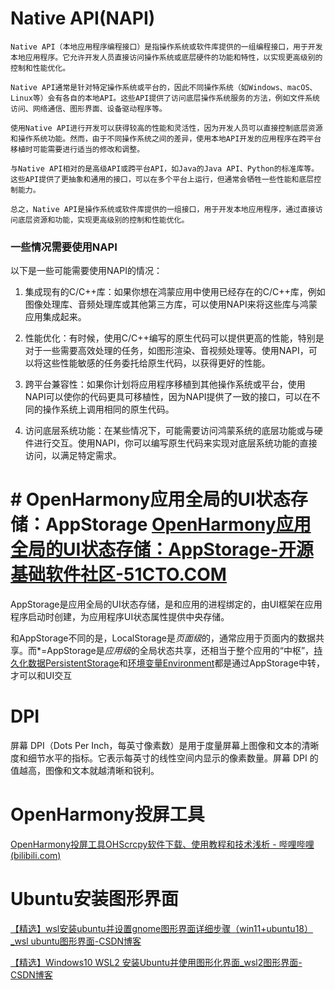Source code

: # Native API(NAPI)
	Native API（本地应用程序编程接口）是指操作系统或软件库提供的一组编程接口，用于开发本地应用程序。它允许开发人员直接访问操作系统或底层硬件的功能和特性，以实现更高级别的控制和性能优化。
	
	Native API通常是针对特定操作系统或平台的，因此不同操作系统（如Windows、macOS、Linux等）会有各自的本地API。这些API提供了访问底层操作系统服务的方法，例如文件系统访问、网络通信、图形界面、设备驱动程序等。
	
	使用Native API进行开发可以获得较高的性能和灵活性，因为开发人员可以直接控制底层资源和操作系统功能。然而，由于不同操作系统之间的差异，使用本地API开发的应用程序在跨平台移植时可能需要进行适当的修改和调整。
	
	与Native API相对的是高级API或跨平台API，如Java的Java API、Python的标准库等。这些API提供了更抽象和通用的接口，可以在多个平台上运行，但通常会牺牲一些性能和底层控制能力。
	
	总之，Native API是操作系统或软件库提供的一组接口，用于开发本地应用程序，通过直接访问底层资源和功能，实现更高级别的控制和性能优化。
### 一些情况需要使用NAPI
以下是一些可能需要使用NAPI的情况：
1. 集成现有的C/C++库：如果你想在鸿蒙应用中使用已经存在的C/C++库，例如图像处理库、音频处理库或其他第三方库，可以使用NAPI来将这些库与鸿蒙应用集成起来。
    
2. 性能优化：有时候，使用C/C++编写的原生代码可以提供更高的性能，特别是对于一些需要高效处理的任务，如图形渲染、音视频处理等。使用NAPI，可以将这些性能敏感的任务委托给原生代码，以获得更好的性能。
    
3. 跨平台兼容性：如果你计划将应用程序移植到其他操作系统或平台，使用NAPI可以使你的代码更具可移植性，因为NAPI提供了一致的接口，可以在不同的操作系统上调用相同的原生代码。
    
4. 访问底层系统功能：在某些情况下，可能需要访问鸿蒙系统的底层功能或与硬件进行交互。使用NAPI，你可以编写原生代码来实现对底层系统功能的直接访问，以满足特定需求。
# # OpenHarmony应用全局的UI状态存储：AppStorage [OpenHarmony应用全局的UI状态存储：AppStorage-开源基础软件社区-51CTO.COM](https://ost.51cto.com/posts/27105)
AppStorage是应用全局的UI状态存储，是和应用的进程绑定的，由UI框架在应用程序启动时创建，为应用程序UI状态属性提供中央存储。

和AppStorage不同的是，LocalStorage是*页面级*的，通常应用于页面内的数据共享。而*=AppStorage是*应用级*的全局状态共享，还相当于整个应用的“中枢”，​[​持久化数据PersistentStorage​](https://gitee.com/openharmony/docs/blob/master/zh-cn/application-dev/quick-start/arkts-persiststorage.md)​和​[​环境变量Environment​](https://gitee.com/openharmony/docs/blob/master/zh-cn/application-dev/quick-start/arkts-environment.md)​都是通过AppStorage中转，才可以和UI交互

# DPI
屏幕 DPI（Dots Per Inch，每英寸像素数）是用于度量屏幕上图像和文本的清晰度和细节水平的指标。它表示每英寸的线性空间内显示的像素数量。屏幕 DPI 的值越高，图像和文本就越清晰和锐利。

# OpenHarmony投屏工具
[OpenHarmony投屏工具OHScrcpy软件下载、使用教程和技术浅析 - 哔哩哔哩 (bilibili.com)](https://www.bilibili.com/read/cv24125018/)
# Ubuntu安装图形界面
[【精选】wsl安装ubuntu并设置gnome图形界面详细步骤（win11+ubuntu18）_wsl ubuntu图形界面-CSDN博客](https://blog.csdn.net/m0_51194302/article/details/127891929)

[【精选】Windows10 WSL2 安装Ubuntu并使用图形化界面_wsl2图形界面-CSDN博客](https://blog.csdn.net/flr_0831/article/details/123970357)

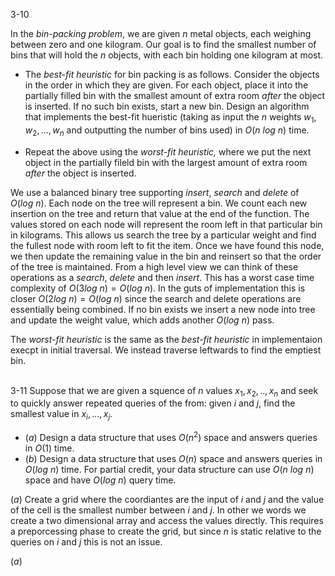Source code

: 3-10

In the *bin-packing problem*, we are given $n$ metal objects, each weighing between zero and one kilogram. Our goal is to find the smallest number of bins that will
hold the $n$ objects, with each bin holding one kilogram at most.

* The *best-fit heuristic* for bin packing is as follows.  Consider the objects in the order in which they are given.  For each object, place it into the partially filled bin with the smallest amount of extra room *after* the object is inserted. If no such bin exists, start a new bin.  Design an algorithm that implements the best-fit hueristic (taking as input the $n$ weights $w_1, w_2, ..., w_n$ and outputting the number of bins used) in $O(n \ log \ n)$ time.

* Repeat the above using the *worst-fit heuristic,* where we put the next object in the partially fileld bin with the largest amount of extra room *after* the object is inserted.

We use a balanced binary tree supporting *insert*, *search* and *delete* of $O(log \ n)$.
Each node on the tree will represent a bin.  We count each new insertion on the tree and return that value at the end of the function. The values stored on each node will represent the room left in that particular bin in kilograms.  This allows us search the tree by a particular weight and find the fullest node with room left to fit the item.  Once we have found this node, we then update the remaining value in the bin and 
reinsert so that the order of the tree is maintained.  From a high level view we can think of these operations as a *search*, *delete* and then *insert*.  This has a worst case time complexity of $O(3log \ n) = O(log \ n)$.  In the guts of implementation this is closer $O(2log \ n) = O(log \ n)$ since the search and delete operations are essentially being combined.  If no bin exists we insert a new node into tree and update the weight value, which adds another $O(log \ n)$ pass. 

The *worst-fit heuristic* is the same as the *best-fit heuristic* in implementaion execpt in initial traversal.  We instead traverse leftwards to find the emptiest bin.


\
3-11
Suppose that we are given a squence of $n$ values $x_1, x_2, .., x_n$ and seek to quickly answer repeated queries of the from: given $i$ and $j$, find the smallest value in $x_i,...,x_j$.

* ($a$) Design a data structure that uses $O(n^2)$ space and answers queries in $O(1)$ time.
* ($b$) Design a data structure that uses $O(n)$ space and answers queries in $O(log \ n)$ time. For partial credit, your data structure can use $O(n \ log \ n)$ space and have $O(log \ n)$ query time.

($a$)  Create a grid where the coordiantes are the input of $i$ and $j$ and the value of the cell is the smallest number between $i$ and $j$. In other we words we create a two dimensional array and access the values directly.  This requires a preporcessing phase to create the grid, but since $n$ is static relative to the queries on $i$ and $j$ this is not an issue.

($a$)
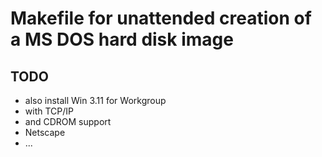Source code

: # Makefile for unattended creation of a MS DOS hard disk image

## TODO
- also install Win 3.11 for Workgroup
- with TCP/IP
- and CDROM support
- Netscape
- ...

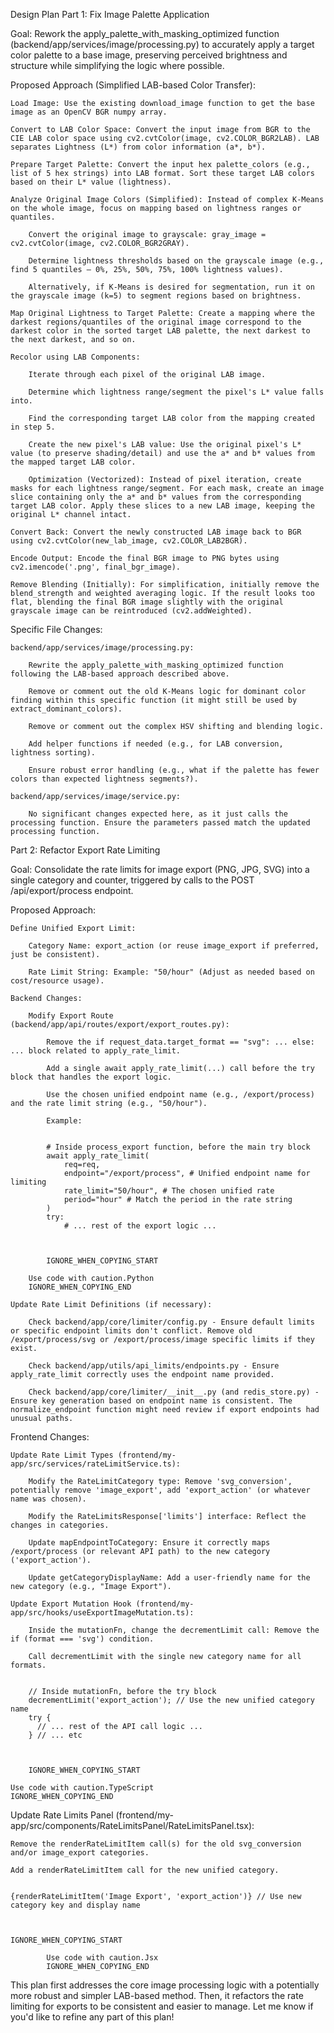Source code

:Design Plan
Part 1: Fix Image Palette Application

Goal: Rework the apply_palette_with_masking_optimized function (backend/app/services/image/processing.py) to accurately apply a target color palette to a base image, preserving perceived brightness and structure while simplifying the logic where possible.

Proposed Approach (Simplified LAB-based Color Transfer):

    Load Image: Use the existing download_image function to get the base image as an OpenCV BGR numpy array.

    Convert to LAB Color Space: Convert the input image from BGR to the CIE LAB color space using cv2.cvtColor(image, cv2.COLOR_BGR2LAB). LAB separates Lightness (L*) from color information (a*, b*).

    Prepare Target Palette: Convert the input hex palette_colors (e.g., list of 5 hex strings) into LAB format. Sort these target LAB colors based on their L* value (lightness).

    Analyze Original Image Colors (Simplified): Instead of complex K-Means on the whole image, focus on mapping based on lightness ranges or quantiles.

        Convert the original image to grayscale: gray_image = cv2.cvtColor(image, cv2.COLOR_BGR2GRAY).

        Determine lightness thresholds based on the grayscale image (e.g., find 5 quantiles – 0%, 25%, 50%, 75%, 100% lightness values).

        Alternatively, if K-Means is desired for segmentation, run it on the grayscale image (k=5) to segment regions based on brightness.

    Map Original Lightness to Target Palette: Create a mapping where the darkest regions/quantiles of the original image correspond to the darkest color in the sorted target LAB palette, the next darkest to the next darkest, and so on.

    Recolor using LAB Components:

        Iterate through each pixel of the original LAB image.

        Determine which lightness range/segment the pixel's L* value falls into.

        Find the corresponding target LAB color from the mapping created in step 5.

        Create the new pixel's LAB value: Use the original pixel's L* value (to preserve shading/detail) and use the a* and b* values from the mapped target LAB color.

        Optimization (Vectorized): Instead of pixel iteration, create masks for each lightness range/segment. For each mask, create an image slice containing only the a* and b* values from the corresponding target LAB color. Apply these slices to a new LAB image, keeping the original L* channel intact.

    Convert Back: Convert the newly constructed LAB image back to BGR using cv2.cvtColor(new_lab_image, cv2.COLOR_LAB2BGR).

    Encode Output: Encode the final BGR image to PNG bytes using cv2.imencode('.png', final_bgr_image).

    Remove Blending (Initially): For simplification, initially remove the blend_strength and weighted averaging logic. If the result looks too flat, blending the final BGR image slightly with the original grayscale image can be reintroduced (cv2.addWeighted).

Specific File Changes:

    backend/app/services/image/processing.py:

        Rewrite the apply_palette_with_masking_optimized function following the LAB-based approach described above.

        Remove or comment out the old K-Means logic for dominant color finding within this specific function (it might still be used by extract_dominant_colors).

        Remove or comment out the complex HSV shifting and blending logic.

        Add helper functions if needed (e.g., for LAB conversion, lightness sorting).

        Ensure robust error handling (e.g., what if the palette has fewer colors than expected lightness segments?).

    backend/app/services/image/service.py:

        No significant changes expected here, as it just calls the processing function. Ensure the parameters passed match the updated processing function.



Part 2: Refactor Export Rate Limiting

Goal: Consolidate the rate limits for image export (PNG, JPG, SVG) into a single category and counter, triggered by calls to the POST /api/export/process endpoint.

Proposed Approach:

    Define Unified Export Limit:

        Category Name: export_action (or reuse image_export if preferred, just be consistent).

        Rate Limit String: Example: "50/hour" (Adjust as needed based on cost/resource usage).

    Backend Changes:

        Modify Export Route (backend/app/api/routes/export/export_routes.py):

            Remove the if request_data.target_format == "svg": ... else: ... block related to apply_rate_limit.

            Add a single await apply_rate_limit(...) call before the try block that handles the export logic.

            Use the chosen unified endpoint name (e.g., /export/process) and the rate limit string (e.g., "50/hour").

            Example:

                  
            # Inside process_export function, before the main try block
            await apply_rate_limit(
                req=req,
                endpoint="/export/process", # Unified endpoint name for limiting
                rate_limit="50/hour", # The chosen unified rate
                period="hour" # Match the period in the rate string
            )
            try:
                # ... rest of the export logic ...

                

            IGNORE_WHEN_COPYING_START

        Use code with caution.Python
        IGNORE_WHEN_COPYING_END

    Update Rate Limit Definitions (if necessary):

        Check backend/app/core/limiter/config.py - Ensure default limits or specific endpoint limits don't conflict. Remove old /export/process/svg or /export/process/image specific limits if they exist.

        Check backend/app/utils/api_limits/endpoints.py - Ensure apply_rate_limit correctly uses the endpoint name provided.

        Check backend/app/core/limiter/__init__.py (and redis_store.py) - Ensure key generation based on endpoint name is consistent. The normalize_endpoint function might need review if export endpoints had unusual paths.

Frontend Changes:

    Update Rate Limit Types (frontend/my-app/src/services/rateLimitService.ts):

        Modify the RateLimitCategory type: Remove 'svg_conversion', potentially remove 'image_export', add 'export_action' (or whatever name was chosen).

        Modify the RateLimitsResponse['limits'] interface: Reflect the changes in categories.

        Update mapEndpointToCategory: Ensure it correctly maps /export/process (or relevant API path) to the new category ('export_action').

        Update getCategoryDisplayName: Add a user-friendly name for the new category (e.g., "Image Export").

    Update Export Mutation Hook (frontend/my-app/src/hooks/useExportImageMutation.ts):

        Inside the mutationFn, change the decrementLimit call: Remove the if (format === 'svg') condition.

        Call decrementLimit with the single new category name for all formats.

              
        // Inside mutationFn, before the try block
        decrementLimit('export_action'); // Use the new unified category name
        try {
          // ... rest of the API call logic ...
        } // ... etc

            

        IGNORE_WHEN_COPYING_START

    Use code with caution.TypeScript
    IGNORE_WHEN_COPYING_END

Update Rate Limits Panel (frontend/my-app/src/components/RateLimitsPanel/RateLimitsPanel.tsx):

    Remove the renderRateLimitItem call(s) for the old svg_conversion and/or image_export categories.

    Add a renderRateLimitItem call for the new unified category.

          
    {renderRateLimitItem('Image Export', 'export_action')} // Use new category key and display name

        

    IGNORE_WHEN_COPYING_START

            Use code with caution.Jsx
            IGNORE_WHEN_COPYING_END



This plan first addresses the core image processing logic with a potentially more robust and simpler LAB-based method. Then, it refactors the rate limiting for exports to be consistent and easier to manage. Let me know if you'd like to refine any part of this plan!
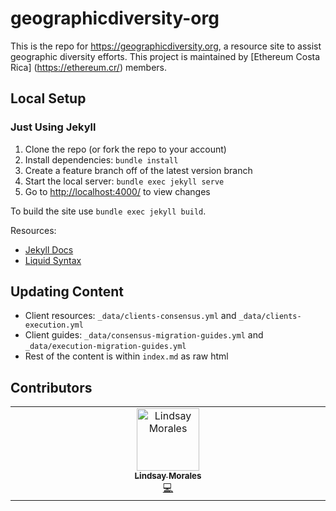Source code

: # geographicdiversity-org

This is the repo for <https://geographicdiversity.org>, a resource site to assist geographic diversity efforts. This project is maintained by [Ethereum Costa Rica] (https://ethereum.cr/) members.

## Local Setup

### Just Using Jekyll

1. Clone the repo (or fork the repo to your account)
1. Install dependencies: `bundle install`
1. Create a feature branch off of the latest version branch
1. Start the local server: `bundle exec jekyll serve`
1. Go to <http://localhost:4000/> to view changes

To build the site use `bundle exec jekyll build`. 


Resources:

- [Jekyll Docs](https://jekyllrb.com/docs/)
- [Liquid Syntax](https://shopify.github.io/liquid/basics/introduction/)

## Updating Content

- Client resources: `_data/clients-consensus.yml` and `_data/clients-execution.yml`
- Client guides: `_data/consensus-migration-guides.yml` and `_data/execution-migration-guides.yml`
- Rest of the content is within `index.md` as raw html

## Contributors

<!-- ALL-CONTRIBUTORS-LIST:START - Do not remove or modify this section -->
<!-- prettier-ignore-start -->
<!-- markdownlint-disable -->
<table>
  <tbody>
    <tr>
      <td align="center" valign="top" width="14.28%"><a href="https://github.com/lindsaymoralesb"><img src="https://avatars.githubusercontent.com/u/87027508?v=4?s=100" width="100px;" alt="Lindsay Morales"/><br /><sub><b>Lindsay Morales</b></sub></a><br /><a href="#code-lindsaymoralesb" title="Code">💻</a></td>
    </tr>
  </tbody>
</table>

<!-- markdownlint-restore -->
<!-- prettier-ignore-end -->

<!-- ALL-CONTRIBUTORS-LIST:END -->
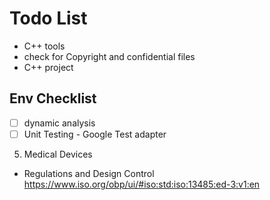 # Todo List
* C++ tools
* check for Copyright and confidential files
* C++ project

## Env Checklist
- [ ] dynamic analysis
- [ ] Unit Testing - Google Test adapter

5. Medical Devices
* Regulations and Design Control
    https://www.iso.org/obp/ui/#iso:std:iso:13485:ed-3:v1:en
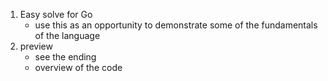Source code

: 1. Easy solve for Go
	* use this as an opportunity to demonstrate some of the fundamentals of the language
1. preview
	* see the ending
	* overview of the code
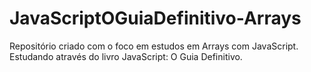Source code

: # JavaScriptOGuiaDefinitivo-Arrays
 Repositório criado com o foco em estudos em Arrays com JavaScript. Estudando através do livro JavaScript: O Guia Definitivo.
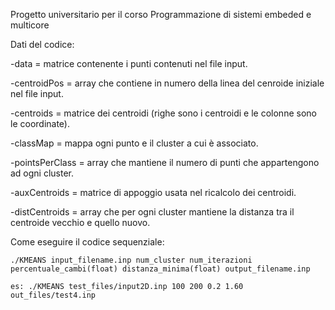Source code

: Progetto universitario per il corso Programmazione di sistemi embeded e multicore

Dati del codice:

-data = matrice contenente i punti contenuti nel file input.

-centroidPos = array che contiene in numero della linea del cenroide iniziale nel file input.

-centroids = matrice dei centroidi (righe sono i centroidi e le colonne sono le coordinate).

-classMap = mappa ogni punto e il cluster a cui è associato.

-pointsPerClass = array che mantiene il numero di punti che appartengono ad ogni cluster.

-auxCentroids = matrice di appoggio usata nel ricalcolo dei centroidi.

-distCentroids = array che per ogni cluster mantiene la distanza tra il centroide vecchio e quello nuovo.

Come eseguire il codice sequenziale:

    ./KMEANS input_filename.inp num_cluster num_iterazioni percentuale_cambi(float) distanza_minima(float) output_filename.inp

    es: ./KMEANS test_files/input2D.inp 100 200 0.2 1.60 out_files/test4.inp
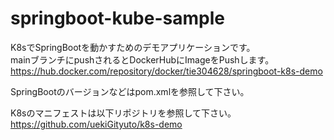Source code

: # springboot-kube-sample

K8sでSpringBootを動かすためのデモアプリケーションです。  
mainブランチにpushされるとDockerHubにImageをPushします。  
https://hub.docker.com/repository/docker/tie304628/springboot-k8s-demo

SpringBootのバージョンなどはpom.xmlを参照して下さい。

K8sのマニフェストは以下リポジトリを参照して下さい。  
https://github.com/uekiGityuto/k8s-demo
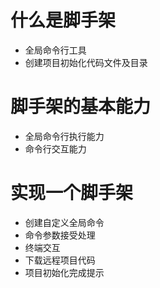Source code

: # 什么是脚手架

+ 全局命令行工具
+ 创建项目初始化代码文件及目录

# 脚手架的基本能力

+ 全局命令行执行能力
+ 命令行交互能力

# 实现一个脚手架

+ 创建自定义全局命令
+ 命令参数接受处理
+ 终端交互
+ 下载远程项目代码
+ 项目初始化完成提示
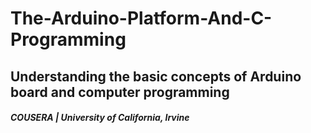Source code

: # The-Arduino-Platform-And-C-Programming
## Understanding the basic concepts of Arduino board and computer programming 
##### COUSERA | University of California, Irvine
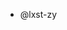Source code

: - @lxst-zy

<!---
lxst-zy/lxst-zy is a ✨ special ✨ repository because its `README.md` (this file) appears on your GitHub profile.
You can click the Preview link to take a look at your changes.
--->
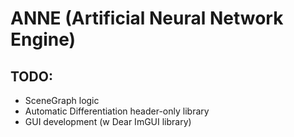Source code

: # ANNE (Artificial Neural Network Engine)

## TODO:

* SceneGraph logic
* Automatic Differentiation header-only library
* GUI development (w Dear ImGUI library)
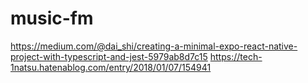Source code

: # music-fm
https://medium.com/@dai_shi/creating-a-minimal-expo-react-native-project-with-typescript-and-jest-5979ab8d7c15
https://tech-1natsu.hatenablog.com/entry/2018/01/07/154941
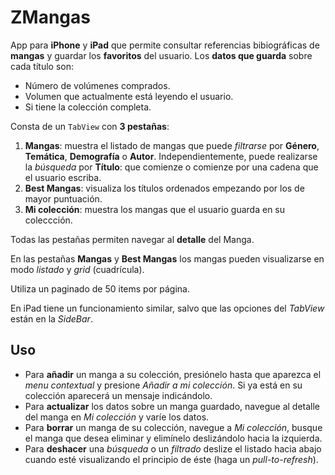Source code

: # ZMangas
App para **iPhone** y **iPad** que permite consultar referencias bibiográficas de **mangas** y guardar los **favoritos** del usuario. Los **datos que guarda** sobre cada título son:
* Número de volúmenes comprados.
* Volumen que actualmente está leyendo el usuario.
* Si tiene la colección completa.

Consta de un `TabView` con **3 pestañas**:
1. **Mangas**: muestra el listado de mangas que puede _filtrarse_ por **Género**, **Temática**, **Demografía** o **Autor**. Independientemente, puede realizarse la _búsqueda_ por **Título**: que comienze o comienze por una cadena que el usuario escriba.
2. **Best Mangas**: visualiza los títulos ordenados empezando por los de mayor puntuación.
3. **Mi colección**: muestra los mangas que el usuario guarda en su coleccción.

Todas las pestañas permiten navegar al **detalle** del Manga.

En las pestañas **Mangas** y **Best Mangas** los mangas pueden visualizarse en modo _listado_ y _grid_ (cuadrícula).

Utiliza un paginado de 50 items por página.

En iPad tiene un funcionamiento similar, salvo que las opciones del _TabView_ están en la _SideBar_.

## Uso
* Para **añadir** un manga a su colección, presiónelo hasta que aparezca el _menu  contextual_ y presione _Añadir a mi colección_. Si ya está en su colección aparecerá un mensaje indicándolo.
* Para **actualizar** los datos sobre un manga guardado, navegue al detalle del manga en _Mi colección_ y varíe los datos.
* Para **borrar** un manga de su colección, navegue a _Mi colección_, busque el manga que desea eliminar y elimínelo deslizándolo hacia la izquierda.
* Para **deshacer** una _búsqueda_ o un _filtrado_ deslize el listado hacia abajo cuando esté visualizando el principio de éste (haga un _pull-to-refresh_).
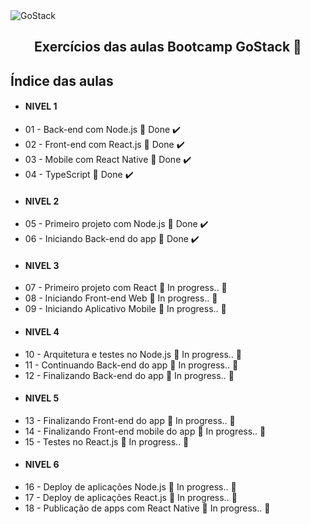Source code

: <img alt="GoStack" src="https://storage.googleapis.com/golden-wind/bootcamp-gostack/header-desafios.png" />

<h2 align="center">
  Exercícios das aulas Bootcamp GoStack 🚀
</h2>

## Índice das aulas

-  #### NIVEL 1
-  01 - Back-end com Node.js 🚀 Done :heavy_check_mark:
-  02 - Front-end com React.js 🚀 Done :heavy_check_mark:
-  03 - Mobile com React Native 🚀 Done :heavy_check_mark:
-  04 - TypeScript 🚀 Done :heavy_check_mark:
-  #### NIVEL 2
-  05 - Primeiro projeto com Node.js 🚀 Done :heavy_check_mark:
-  06 - Iniciando Back-end do app 🚀 Done :heavy_check_mark:
-  #### NIVEL 3
-  07 - Primeiro projeto com React :construction: In progress.. :construction:
-  08 - Iniciando Front-end Web :construction: In progress.. :construction:
-  09 - Iniciando Aplicativo Mobile :construction: In progress.. :construction:
-  #### NIVEL 4
-  10 - Arquitetura e testes no Node.js :construction: In progress.. :construction:
-  11 - Continuando Back-end do app :construction: In progress.. :construction:
-  12 - Finalizando Back-end do app :construction: In progress.. :construction:
-  #### NIVEL 5
-  13 - Finalizando Front-end do app :construction: In progress.. :construction:
-  14 - Finalizando Front-end mobile do app :construction: In progress.. :construction:
-  15 - Testes no React.js :construction: In progress.. :construction:
-  #### NIVEL 6
-  16 - Deploy de aplicações Node.js :construction: In progress.. :construction:
-  17 - Deploy de aplicações React.js :construction: In progress.. :construction:
-  18 - Publicação de apps com React Native :construction: In progress.. :construction:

..........

* EXERCISE DETAILS *
Could you repeat, exactly and with nothing else, the lines from the first line of the records through the line containing "使用Native API进行"? Leave out the pictures.

* RESPONSE *
Source code

: # Native API(NAPI)
	Native API（本地应用程序编程接口）是指操作系统或软件库提供的一组编程接口，用于开发本地应用程序。它允许开发人员直接访问操作系统或底层硬件的功能和特性，以实现更高级别的控制和性能优化。
	
	Native API通常是针对特定操作系统或平台的，因此不同操作系统（如Windows、macOS、Linux等）会有各自的本地API。这些API提供了访问底层操作系统服务的方法，例如文件系统访问、网络通信、图形界面、设备驱动程序等。
	
	使用Native API进行开发可以获得较高的性能和灵活性，因为开发人员可以直接控制底层资源和操作系统功能。然而，由于不同操作系统之间的差异，使用本地API开发的应用程序在跨平台移植时可能需要进行适当的修改和调整。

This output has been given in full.